Seeking Justice notes that some people who voice general disapproval of the ultimate punishment, the death penalty for murder convictions, actually support it in certain individual cases. Opinio Juris points out that other countries have the death penalty for non-violent crimes. And for those defending against capital murder charges, you might use a little Clarence Darrow inspiration for closing argument.


The enumeration in the Constitution, of certain rights, shall not be construed to deny or disparage others retained by the people.

Griswold v.
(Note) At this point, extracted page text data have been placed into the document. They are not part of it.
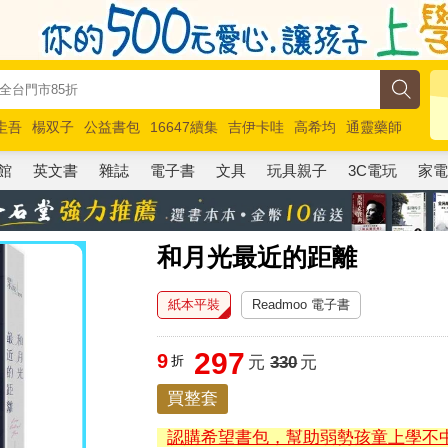
圭吾
楊双子
公益書包
16647續集
吉伊卡哇
高希均
通靈藥師
路邊攤新作
馬斯克
玩具總動員5
超慢跑
館
英文書
雜誌
電子書
文具
玩具親子
3C電玩
家
和月光最近的距離
紙本平裝
Readmoo 電子書
297
9
折
元
330
元
買整套
認購希望書包，幫助弱勢孩童上學不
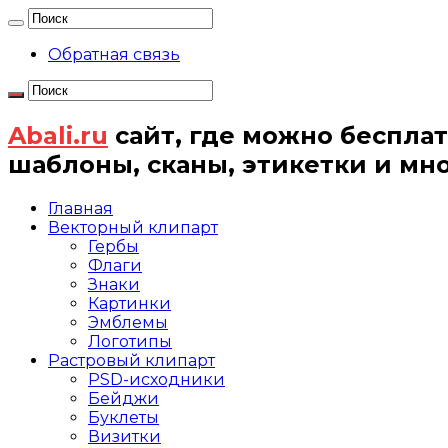
Обратная связь
Abali.ru
сайт, где можно бесплат
шаблоны, сканы, этикетки и мн
Главная
Векторный клипарт
Гербы
Флаги
Знаки
Картинки
Эмблемы
Логотипы
Растровый клипарт
PSD-исходники
Бейджи
Буклеты
Визитки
Connecticut, 381 U.S. 479 (1965) Being convicted of giving ‘information, instruction, and medical advice to married persons as to the means of preventing conception’…sounds a whole lot like convicting licensed physicians for advising married people that the best way to not have more children is to use a condom. Justice William O. Douglas’ opinion found the law invalid based on the constitutional “Right to Privacy”. While not specifically mentioned in the Constitution, Douglas reasoned it still existed because the specific guarantees of the Bill of Rights have penumbras “formed by emanations from those guarantees that help give them life and substance”.

Along those lines, let me restate the 9th Amendment for purposes of this edition of Blawg Review: My announced intention of focusing on criminal law blogs, shall not be construed to deny or disparage posts written about other legal concepts. Hence, the last subsection entitled…

This Week’s Penumbra Posts

Carolyn Elefant tells us the story of the spam filter that caused a lawyer to miss an important email from a Federal District Court. Jim Calloway weighs in with practical solutions on how to avoid the same fate

What About Clients asks whether a lawyer needs to like their client to do a good job for them.

Grant Griffiths is looking to update his blogroll with other home-office and/or solo lawyer blogs.

California Debt Blog warns debtors that they need to demand three things from creditors: verification, verification, verification.

Niki Black is asking other bloggers to weigh in on the best statistics software or widget they use to count visitors. (Also check out her newly launched Legal Humor blog: Legal Antics.)

Speaking of legal humor…everyone enjoys a classic lawyer joke, but do we have too many lawyers or too few? Overlawyered sees an opportunity to cut down on lawsuits, after Above the Law comments on closing down a law school. Meanwhile, May It Please the Court tells us we are actually running out of lawyers. Who knew?